Excerto da fonte:
--- --- ---

Autonomia sob fogo cerrado em 2014

mario_abrantesManter em crescendo a sequência das agressões à Autonomia Regional, parece ser o mote do poder na República desde que está ocupado por esta direita neo-liberal, retrógrada e centralista do PSD e do CDS tanto ao nível do governo, como da presidência.

Em 2014, os Açores já irão ficar injustamente discriminados devido à específica subida dos impostos, em resultado da alteração da Lei de Finanças Regionais e da redução do diferencial fiscal de 30 para 20% entre o Continente e a Região, incidindo sobre os principais impostos e, em particular, sobre todos os escalões do IVA.

Só a título de exemplo, por causa disso, a subida do bem fundamental que é a electricidade, nos Açores vai ser duplamente penalizadora para as famílias e as empresas, sendo muito superior à do resto do país.

--- --- ---

Extrato de dados:
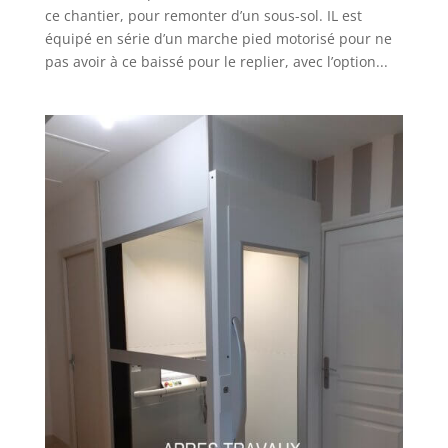
ce chantier, pour remonter d’un sous-sol. IL est
équipé en série d’un marche pied motorisé pour ne
pas avoir à ce baissé pour le replier, avec l’option...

--- --- ---

Exercícios:
a. Segundo o texto sobre a Autonomia Regional dos Açores, de quanto para quanto é reduzido o diferencial fiscal entre o Continente e a Região?
b. Retome o texto sobre a Autonomia Regional dos Açores a partir do ponto em que termina.
Não é preciso consultar as linhas.

Respostas por número:
a. De 30 para 20%.

b.
 Mas eis senão quando o Senhor Representante da República, que já tinha ensaiado o corte constitucional à manutenção do horário das 35 horas nos Açores por considerar a matéria como sendo da competência exclusiva da Assembleia da República, decidiu agora ir mas longe e, desta vez de forma inédita nos anais da Autonomia, fez aquilo que não deveria, isto é, considerar também da competência exclusiva da Assembleia da República matéria da competência jurídico-política natural da Autonomia, e, em nome de uma igualdade fictícia, enviar para fiscalização preventiva da constitucionalidade o Orçamento Regional de 2014, aprovado pelo Parlamento Açoriano, com base numa medida dele constante e que se encontrava já em vigor desde o ano de 2000: a remuneração complementar dos trabalhadores da Administração Regional e Local.

 

É caso para dizer: não vá o sapateiro para além do chinelo. A discriminação positiva dos Açores, equilibradora dos constrangimentos permanentes que resultam de viver em ilhas distantes entre si e do continente, isto é, a legitimidade da compensação dos custos da insularidade, compõe uma das bases estruturantes da Autonomia, e o Senhor Representante da República, sabe-o certamente, mas isso não o impediu de tomar a decisão inédita de suspender o Orçamento Regional, e nesse caso só o faria porque outros valores mais altos se terão levantado, como seja provavelmente a vontade implícita de quem o nomeou: o Presidente da República!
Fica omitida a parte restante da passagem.